*** ОТРЫВОК ТЕКСТА

Какие тут рестораны - я, право, не знаю; не знает она; и я  начинаю  просить
ее: не надо бы ресторана; можно ли там под музыку продолжать разговор? Да  и
обстановка; она - соглашается:
      - "Извозчик, назад!"
     И он медленно трусит  по  направлению  к  городу;  разговор  взвивается
вверх;  и  то  он  расширяется,  как  спираль,  в  широкоохватные  темы;  то
суживается  до  субъективней-ших,  психологических  завитков,  граничащих  с
песней без слов.
     Я подвожу ее к дому; не как  артистка  и  не  как  "дама",  как  добрый
товарищ, как Эллис, имевший привычку бежать со мной до дома, после  чего  я,
бывало, его провожаю до дома, - она с детски робкой, просительною улыбкою:
      - "Ну, я вас теперь до дома довезу?"
     Мы подъезжаем к моему подъезду; я в свою очередь:
      - "Теперь уже я подвожу вас. Можно?"
     Два раза были мы в Никольском переулке; два раза я ее провожал до дому;
извозчик не  ехал,  а  плелся:  между  переулками;  если  бы  он  где-нибудь
остановился у тумбы, мы б не заметили.
     Что сказать о таком разговоре? Только то,  что  он  выступил  изо  всех
берегов;  воспроизвести  -  нет  возможности:   разговор,   построенный   на
импрессиях,  оспариваньи  друг  друга;  сказалась  в  нем  вся  тоска   этой
прекрасной души, блеск утопий, невоплотимых в  действительность;  зачем  она
выбрала меня конфидентом своих стремлений? Лет восемь назад  и  я  мечтал  о
создании "человека"; кончил же... злобою дня; то, с чего начал  я,  к  этому
теперь приводил ее огромнейший театроведческий опыт:  опыт  утраты  человека
театром; мой же жизненный опыт как раз начался с разбития детских  утопий  о
человеке-младенце в условиях тогдашней действительности; не  мог  же  я  ее,
разбитую в своем опыте, добить моим опытом; и я обещал ей всемерно думать  о
планах ее; и посильно на них откликнуться;  она  требовала  -  непосильного:
требовала отдачи  жизни  "младенцу";  а  когда  мы  уже  путешествовали  меж
подъездами, она лепетала намеками, не имеющими логических  линий,  какими-то
стихами в прозе; вроде "Эльзи" Бальмонта, где краски и струи  господствовали
над логикою; вспыхнули во мне строчки:  "Чайка,  серая  чайка  с  печальными
криками носится над равниной, покрытой тоской"138.

******
*** ЗАПИСИ НАБОРА ДАННЫХ

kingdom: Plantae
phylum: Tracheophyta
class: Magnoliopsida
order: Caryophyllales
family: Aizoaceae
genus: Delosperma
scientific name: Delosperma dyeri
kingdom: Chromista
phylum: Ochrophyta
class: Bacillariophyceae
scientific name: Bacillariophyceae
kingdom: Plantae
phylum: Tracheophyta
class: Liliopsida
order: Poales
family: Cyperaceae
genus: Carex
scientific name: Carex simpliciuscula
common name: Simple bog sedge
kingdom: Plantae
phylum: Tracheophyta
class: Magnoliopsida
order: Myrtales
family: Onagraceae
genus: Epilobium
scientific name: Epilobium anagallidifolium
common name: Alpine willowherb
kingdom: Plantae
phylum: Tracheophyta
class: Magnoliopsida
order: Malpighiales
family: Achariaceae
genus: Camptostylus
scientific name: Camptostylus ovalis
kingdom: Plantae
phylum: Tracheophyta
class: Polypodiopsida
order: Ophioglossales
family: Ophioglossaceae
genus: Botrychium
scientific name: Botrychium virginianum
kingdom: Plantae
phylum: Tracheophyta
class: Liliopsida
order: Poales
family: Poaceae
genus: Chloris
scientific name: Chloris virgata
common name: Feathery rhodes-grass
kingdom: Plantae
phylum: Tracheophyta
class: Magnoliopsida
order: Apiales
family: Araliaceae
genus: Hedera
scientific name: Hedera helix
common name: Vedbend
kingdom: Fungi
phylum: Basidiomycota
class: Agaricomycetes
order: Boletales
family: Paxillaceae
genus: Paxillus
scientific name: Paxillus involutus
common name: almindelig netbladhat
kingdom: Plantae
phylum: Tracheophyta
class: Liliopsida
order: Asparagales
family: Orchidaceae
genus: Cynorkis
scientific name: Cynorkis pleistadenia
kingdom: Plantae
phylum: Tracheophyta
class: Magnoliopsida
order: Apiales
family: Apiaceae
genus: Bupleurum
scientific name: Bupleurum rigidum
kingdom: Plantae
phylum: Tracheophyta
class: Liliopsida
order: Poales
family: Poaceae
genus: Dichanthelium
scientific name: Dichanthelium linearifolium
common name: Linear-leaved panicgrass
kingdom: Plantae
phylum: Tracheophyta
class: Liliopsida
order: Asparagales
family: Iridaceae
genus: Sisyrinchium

******

(ЗАДАНИЕ 1):
Верните из записей каждую строку, в которой есть слово «genus».
(ЗАДАНИЕ 2):
Подхватите рассказ о долгом разговоре в поездке на извозчике и продолжите его сразу после последней фразы.
Текст и записи никак не связаны между собой.

(ОЖИДАЕМЫЙ ОТВЕТ 1):
genus: Delosperma
genus: Carex
genus: Epilobium
genus: Camptostylus
genus: Botrychium
genus: Chloris
genus: Hedera
genus: Paxillus
genus: Cynorkis
genus: Bupleurum
genus: Dichanthelium
genus: Sisyrinchium

(ОЖИДАЕМЫЙ ОТВЕТ 2):
     Образ  маленькой  фигурки  с  высунутой  ручкой  из  пышного  манто,  с
недоуменной головкой, протянутой мне под  лицо,  остался  образом  чайки,  с
"печальными криками"  пролетающей  куда-то  на  юг  из  огромной,  кондовой,
царской России; запомнился ее полуобиженный вскрик:
      - "Почему вы такой  невнимательный,  грустный,  холодный  и  -  синий,
синий!"
     Сказать великой артистке, себя отдававшей "младенцу", что он невозможен
еще, что уход ее из театра - лишь повлечет к удвоенью терзаний  ее,  было  б
жестоко; не поняла она, что я делался "синим, синим" - от боли, от страха за
нее и от невозможности ей помочь.
     Вот второй раз подвезла она меня к дому Новикова, в Никольском; бледное
личико девочки под вуалькой высунулось; и протянулись две ручки:
      - "Я  уезжаю  в  турне,  -  в  последнее...  Я  вам   оставляю   моего
"младенца"... Думайте о нем... лелейте его... А я о себе напомню".
     Накрапывал дождик; и повернулся извозчик; зад пролетки  загрохотал  под
дождем по Никольскому.
     Через два дня - первая телеграмма: с напоминанием; дня через  четыре  -
вторая; потом - длительный перерыв; и - оглушившее всю Россию известие: Вера
Федоровна Коммиссаржевская скончалася в Ташкенте от  черной  оспы;139  может
быть, бухарский халат, от которого заразилась она, избавил ее  от  горчайших
душевных страданий: видеть великую идею преглупо растоптанной.
     Она была преждевременна.


                             РИТМИЧЕСКИЙ КРУЖОК

     В декабре девятьсот девятого я опять  попадаю  в  Бобровку:  дописывать
статьи по ритму; и пишу последнюю главу своего  романа;  опять  -  огромные,
пустынные комнаты старого дома, портреты предков; за окнами - синие сумерки,
сосны и морозный, багряный закат; мой глухонемой старик, в мягких  валенках,
вырастает из сумрака за плечами; трогает за руку и  показывает  на  соседнюю
комнату, где сумрак подпрыгивает на красных отблесках и откуда  красноречиво
потрескивают сухие  поленья;  иду  туда  к  огромному  очагу  -  не  камину;
опускаюсь в мягкое кресло; подбородок в ладони; и думаю, думаю  над  сияющим
жаром; в синем мраке пустых комнат - шорохи, шмыги и даже будто шаги; это  -
мыши.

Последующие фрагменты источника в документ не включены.